Lucy Marshall expressed her thanks after caring members of Pershore Town Council donated logs from the Broad Street trees in a bid to create a bench in memory of her son Sean Stevens.
The 17-year-old tragically passed away hours after he was rescued from the Bilford Top Lock on the Worcestershire and Birmingham Canal on March 31.
And although the trees aren’t suitable for a memorial bench as was initially called for, Wychavon council chiefs are looking into the possibility of a memorial to Sean made out of the trees.
Ms Marshall thanked both Pershore Town Council and Wychavon District Council for their efforts.
“The trees are not suitable for a hard wearing bench hence a standard memorial bench is being placed in my son’s memory,” she said.
“The five plane trees donated by the Town Council are being used as a memorial for Sean, for his younger brother to remember him by.
“We as a family only asked the trees be used as something for my late son.
“I would like to thank each and everyone who has supported the trees, supported my late son, supported my younger son, myself and the cause of my wishes,” she added.
Pershore Town Council unanimously backed plans to use the trunks of the felled Broad Street at a full council meeting last Thursday (April 14).
Coun Charles Tucker said: “It is right that we should be able to use the trunks of the trees in a way which helps to benefit the town and to benefit people in the town.
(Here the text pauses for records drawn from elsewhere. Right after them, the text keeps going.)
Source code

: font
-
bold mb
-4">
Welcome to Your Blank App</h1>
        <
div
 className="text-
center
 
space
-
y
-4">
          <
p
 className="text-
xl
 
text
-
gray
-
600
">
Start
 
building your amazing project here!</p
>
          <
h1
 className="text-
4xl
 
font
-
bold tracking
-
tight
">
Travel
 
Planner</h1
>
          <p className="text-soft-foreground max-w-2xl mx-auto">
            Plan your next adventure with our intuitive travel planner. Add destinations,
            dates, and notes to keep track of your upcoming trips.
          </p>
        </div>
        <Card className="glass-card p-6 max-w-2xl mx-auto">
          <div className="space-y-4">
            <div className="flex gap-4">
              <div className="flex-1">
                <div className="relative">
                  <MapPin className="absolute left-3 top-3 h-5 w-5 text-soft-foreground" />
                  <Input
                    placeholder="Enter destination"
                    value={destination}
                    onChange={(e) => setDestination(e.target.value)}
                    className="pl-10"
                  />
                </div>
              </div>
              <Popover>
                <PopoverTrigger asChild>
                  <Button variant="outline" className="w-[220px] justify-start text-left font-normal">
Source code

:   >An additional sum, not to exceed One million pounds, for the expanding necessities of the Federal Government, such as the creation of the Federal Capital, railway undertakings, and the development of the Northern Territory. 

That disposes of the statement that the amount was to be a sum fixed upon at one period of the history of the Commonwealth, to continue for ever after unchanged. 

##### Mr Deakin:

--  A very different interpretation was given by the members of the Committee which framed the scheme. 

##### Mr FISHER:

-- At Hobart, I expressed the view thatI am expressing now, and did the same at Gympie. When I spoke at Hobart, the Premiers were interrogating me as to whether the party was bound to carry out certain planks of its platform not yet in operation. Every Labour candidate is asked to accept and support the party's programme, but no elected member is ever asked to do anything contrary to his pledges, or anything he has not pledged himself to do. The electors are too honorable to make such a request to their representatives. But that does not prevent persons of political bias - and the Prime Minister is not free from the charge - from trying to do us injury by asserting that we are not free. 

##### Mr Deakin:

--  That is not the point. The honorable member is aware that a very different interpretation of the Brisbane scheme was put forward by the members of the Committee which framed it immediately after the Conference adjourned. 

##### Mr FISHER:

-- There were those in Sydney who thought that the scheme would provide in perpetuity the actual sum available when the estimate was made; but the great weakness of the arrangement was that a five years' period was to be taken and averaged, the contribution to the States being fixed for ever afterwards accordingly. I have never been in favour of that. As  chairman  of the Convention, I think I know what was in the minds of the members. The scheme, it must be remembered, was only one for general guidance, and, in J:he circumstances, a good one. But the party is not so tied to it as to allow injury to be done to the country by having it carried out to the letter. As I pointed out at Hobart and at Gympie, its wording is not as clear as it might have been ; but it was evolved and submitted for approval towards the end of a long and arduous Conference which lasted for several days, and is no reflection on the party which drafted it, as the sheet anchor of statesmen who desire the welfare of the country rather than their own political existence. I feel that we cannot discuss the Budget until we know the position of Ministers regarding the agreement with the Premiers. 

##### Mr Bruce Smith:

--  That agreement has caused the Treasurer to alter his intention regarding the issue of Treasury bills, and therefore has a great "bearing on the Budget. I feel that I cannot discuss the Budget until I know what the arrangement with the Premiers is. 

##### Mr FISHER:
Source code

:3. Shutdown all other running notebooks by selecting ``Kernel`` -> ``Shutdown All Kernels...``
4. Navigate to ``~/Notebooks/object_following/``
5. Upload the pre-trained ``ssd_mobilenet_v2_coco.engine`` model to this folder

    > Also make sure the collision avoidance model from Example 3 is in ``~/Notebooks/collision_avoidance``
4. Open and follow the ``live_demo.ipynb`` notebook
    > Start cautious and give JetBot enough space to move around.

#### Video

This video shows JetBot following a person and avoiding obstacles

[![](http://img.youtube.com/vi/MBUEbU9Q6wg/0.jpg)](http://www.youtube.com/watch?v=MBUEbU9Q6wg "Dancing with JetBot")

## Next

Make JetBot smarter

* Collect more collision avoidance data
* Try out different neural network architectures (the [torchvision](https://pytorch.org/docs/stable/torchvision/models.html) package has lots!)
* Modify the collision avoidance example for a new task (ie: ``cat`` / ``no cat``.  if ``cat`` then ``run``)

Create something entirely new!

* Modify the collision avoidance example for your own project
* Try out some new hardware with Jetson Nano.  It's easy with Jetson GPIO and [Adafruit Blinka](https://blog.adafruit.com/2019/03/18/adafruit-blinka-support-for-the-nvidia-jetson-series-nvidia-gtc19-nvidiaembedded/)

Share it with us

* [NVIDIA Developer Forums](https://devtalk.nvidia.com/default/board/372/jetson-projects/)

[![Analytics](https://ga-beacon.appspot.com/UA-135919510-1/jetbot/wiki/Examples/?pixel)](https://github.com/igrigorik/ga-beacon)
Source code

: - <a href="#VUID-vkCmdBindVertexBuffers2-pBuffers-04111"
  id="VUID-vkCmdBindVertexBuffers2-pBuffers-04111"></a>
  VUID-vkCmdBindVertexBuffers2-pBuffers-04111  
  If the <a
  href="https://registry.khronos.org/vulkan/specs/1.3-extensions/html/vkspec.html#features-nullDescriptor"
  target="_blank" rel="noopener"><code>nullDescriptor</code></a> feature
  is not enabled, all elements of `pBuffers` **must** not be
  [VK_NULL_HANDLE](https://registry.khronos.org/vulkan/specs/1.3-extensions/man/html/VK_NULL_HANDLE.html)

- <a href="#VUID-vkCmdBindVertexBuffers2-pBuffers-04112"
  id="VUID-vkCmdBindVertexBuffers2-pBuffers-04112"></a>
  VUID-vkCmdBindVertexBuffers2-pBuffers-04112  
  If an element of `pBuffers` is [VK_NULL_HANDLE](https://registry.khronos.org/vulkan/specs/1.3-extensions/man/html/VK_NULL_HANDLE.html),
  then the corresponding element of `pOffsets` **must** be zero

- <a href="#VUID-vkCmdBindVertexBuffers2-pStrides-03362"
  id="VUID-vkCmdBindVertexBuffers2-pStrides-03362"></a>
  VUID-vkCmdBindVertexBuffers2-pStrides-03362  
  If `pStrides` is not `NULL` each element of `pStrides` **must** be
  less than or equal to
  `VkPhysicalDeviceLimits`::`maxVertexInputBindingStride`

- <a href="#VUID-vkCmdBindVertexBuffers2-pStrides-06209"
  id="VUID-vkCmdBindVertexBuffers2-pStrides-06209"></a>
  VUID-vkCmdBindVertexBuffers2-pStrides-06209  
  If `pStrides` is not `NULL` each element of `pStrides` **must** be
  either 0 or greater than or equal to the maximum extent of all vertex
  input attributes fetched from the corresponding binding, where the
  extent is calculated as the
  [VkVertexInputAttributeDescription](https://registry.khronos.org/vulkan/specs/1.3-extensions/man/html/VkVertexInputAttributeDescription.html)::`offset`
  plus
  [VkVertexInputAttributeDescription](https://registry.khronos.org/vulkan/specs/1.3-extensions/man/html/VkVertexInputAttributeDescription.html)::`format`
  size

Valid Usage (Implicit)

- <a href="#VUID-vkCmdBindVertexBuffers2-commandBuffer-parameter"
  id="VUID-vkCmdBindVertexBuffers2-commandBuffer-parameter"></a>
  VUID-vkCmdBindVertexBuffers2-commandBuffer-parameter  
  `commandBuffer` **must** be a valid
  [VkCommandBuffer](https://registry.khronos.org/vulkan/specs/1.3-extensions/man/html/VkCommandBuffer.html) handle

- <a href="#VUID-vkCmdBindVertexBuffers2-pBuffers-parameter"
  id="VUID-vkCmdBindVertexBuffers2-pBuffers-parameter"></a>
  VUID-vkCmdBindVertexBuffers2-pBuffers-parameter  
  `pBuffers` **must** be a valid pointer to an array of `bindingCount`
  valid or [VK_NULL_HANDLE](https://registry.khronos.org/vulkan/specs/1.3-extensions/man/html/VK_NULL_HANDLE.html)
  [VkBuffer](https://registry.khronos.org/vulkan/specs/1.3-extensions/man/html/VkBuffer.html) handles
“When I heard about this proposal I immediately gave it my support,” he added.
Phil Merrick, Joint Head of Economy and Communities at Wychavon District Council expressed the council’s condolences and sympathies to Sean’s family.
“We are working with his family and the local community to find a fitting and timely tribute to Sean, who we are told loved Abbey Park,” he said.
“We will support them to provide a new bench in the park dedicated to Sean. This will be positioned by the skate park which he enjoyed using.”
“Sadly the timber from London Plane trees is unsuitable for outdoor use as it would rot quickly.
“It would be very sad to erect something in Sean’s memory and for it to become unattractive and unusable within a short time.
“However, it is possible that some small scale carvings could potentially be made out of the wood and we’re looking into this on behalf of the family,” he added.